“A chocolate truffle of a novel: richly indulgent, darkly sweet and utterly satisfying.”—Kirkus Reviews
Reader and Raelynx
King Baryn has decided that if he marries his daughter Amalie to a high-ranking noble, the rebellious marlords might be pacified and he might be able to avert a war. So he invites all the young serramar to the royal city to court his daughter. To protect Amalie from any unsavory suitors, the mystic Cammon is installed to monitor all of Amalie’s courtships, because Cammon is a reader who can tell if someone harbors violence or malevolence in his heart. Much to the dismay of her advisors, Amalie begins to fall in love with the wholly unsuitable Cammon. Even worse, war comes to Gillengaria anyway, and Amalie can only be kept safe through the combined efforts of the Riders, the mystics—and the wild raelynx that has mystical powers of its own.
Hardback published in November 2007
Paperback published in October 2008.
While each of the Twelve Houses books is meant to stand alone, this one would be fairly difficult to follow for anyone who hadn’t read the previous three books, I think. I always considered it the concluding chapters of one very long novel, and I tried to tie up all the threads and clues that were presented in earlier books.
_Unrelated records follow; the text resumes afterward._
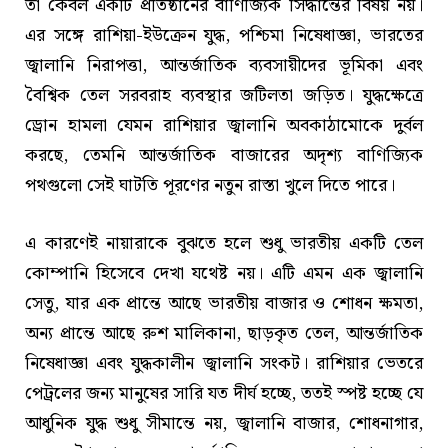
তা কেবল একটি প্রতিষ্ঠানের বাণিজ্যিক সিদ্ধান্তের বিষয় নয়।
এর সঙ্গে রাশিয়া-ইউক্রেন যুদ্ধ, পশ্চিমা নিষেধাজ্ঞা, ভারতের
জ্বালানি নিরাপত্তা, আন্তর্জাতিক ব্যবসায়ীদের ভূমিকা এবং
বৈশ্বিক তেল সরবরাহ ব্যবস্থার জটিলতা জড়িত। যুদ্ধক্ষেত্রে
ড্রোন হামলা যেমন রাশিয়ার জ্বালানি অবকাঠামোকে দুর্বল
করছে, তেমনি আন্তর্জাতিক বাজারের অদৃশ্য বাণিজ্যিক
পথগুলো সেই ঘাটতি পূরণের নতুন রাস্তা খুলে দিতে পারে।
এ কারণেই নায়ারাকে বুঝতে হলে শুধু ভারতীয় একটি তেল
কোম্পানি হিসেবে দেখা যথেষ্ট নয়। এটি এমন এক জ্বালানি
সেতু, যার এক প্রান্তে আছে ভারতীয় বাজার ও শোধন ক্ষমতা,
অন্য প্রান্তে আছে রুশ মালিকানা, ছাড়কৃত তেল, আন্তর্জাতিক
নিষেধাজ্ঞা এবং যুদ্ধকালীন জ্বালানি সংকট। রাশিয়ার ভেতরে
পেট্রলের জন্য মানুষের সারি যত দীর্ঘ হচ্ছে, ততই স্পষ্ট হচ্ছে যে
আধুনিক যুদ্ধ শুধু সীমান্তে নয়, জ্বালানি বাজার, শোধনাগার,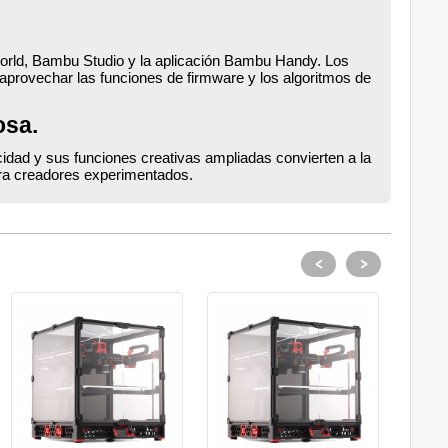
orld, Bambu Studio y la aplicación Bambu Handy. Los
provechar las funciones de firmware y los algoritmos de
osa.
ocidad y sus funciones creativas ampliadas convierten a la
ara creadores experimentados.
<
>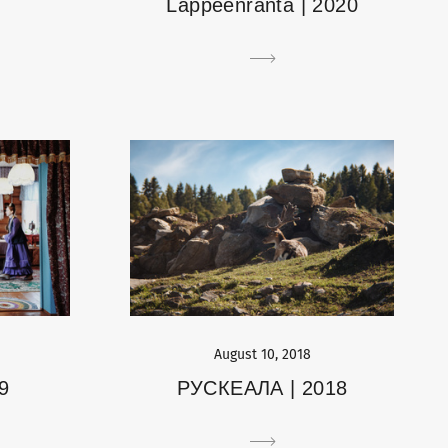
Lappeenranta | 2020
August 10, 2018
РУСКЕАЛА | 2018
9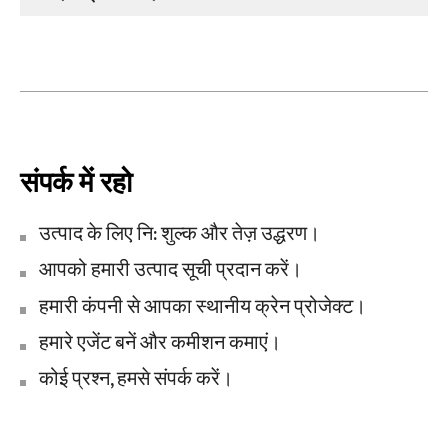
संपर्क में रहो
उत्पाद के लिए नि: शुल्क और तेज़ उद्धरण।
आपको हमारी उत्पाद सूची प्रदान करें।
हमारी कंपनी से आपका स्थानीय क्रेन प्रोजेक्ट।
हमारे एजेंट बनें और कमीशन कमाएं।
कोई प्रश्न, हमसे संपर्क करें।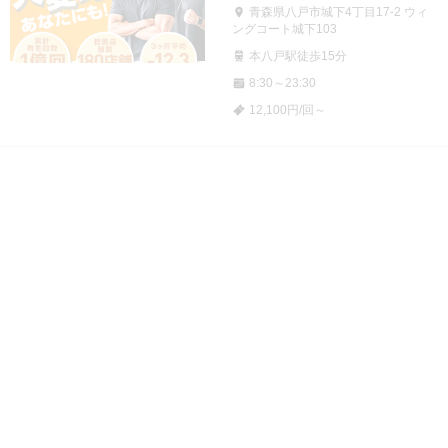
青森県八戸市城下4丁目17-2 ウィ
ングコート城下103
本八戸駅徒歩15分
8:30～23:30
12,100円/回～
筒井
ブックマーク
店舗詳細はこちら
公式サイト
ファディ―青森浜田店
青森県青森市浜田字玉川340
筒井駅車7分
5:00～23:00
256円/回～
新旭川
ブックマーク
店舗詳細はこちら
公式サイト
ファディ―MEGAドン・キホー
テ旭川店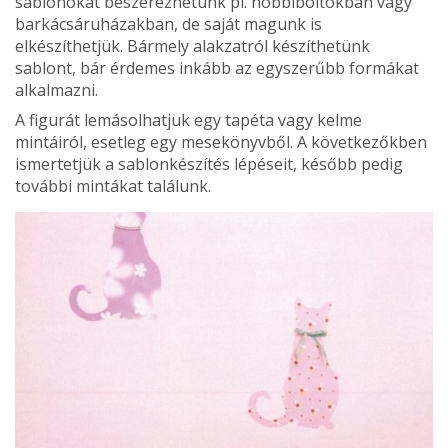
sablonokat beszerezhetünk pl. hobbibol­tokban vagy
barkácsáruházakban, de saját magunk is
elkészíthetjük. Bármely alakzatról készíthetünk
sablont, bár érdemes inkább az egyszerűbb formákat
alkalmazni.
A figurát lemásolhatjuk egy tapéta vagy kelme
mintáiról, esetleg egy mesekönyvből. A következőkben
ismertetjük a sablonkészítés lépéseit, később pedig
további mintákat találunk.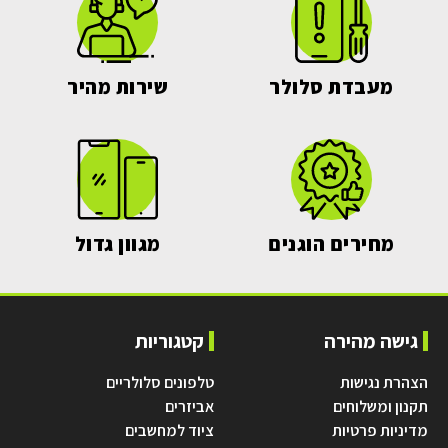
מעבדת סלולר
שירות מהיר
מחירים הוגנים
מגוון גדול
גישה מהירה
קטגוריות
הצהרת נגישות
טלפונים סלולריים
תקנון ומשלוחים
אביזרים
מדיניות פרטיות
ציוד למחשבים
I also jumped at the chance to bring back minor characters from the previous books to make cameo appearances—Sosie, Mayva, Kelti, Torrin, Lara. Everybody’s here.
In terms of theme music, I haven’t really been able to come up with a good heavy metal ballad that fits Cammon and Amalie. Sadly, the song that most seems to capture their relationship is The Monkees’ “Cheer Up, Sleepy Jean” with the line about the “daydream believer and the homecoming queen.” I’ll keep thinking.
Without question, Chapter 29. Action! Heartbreak! Desperation! Rescue! I love it.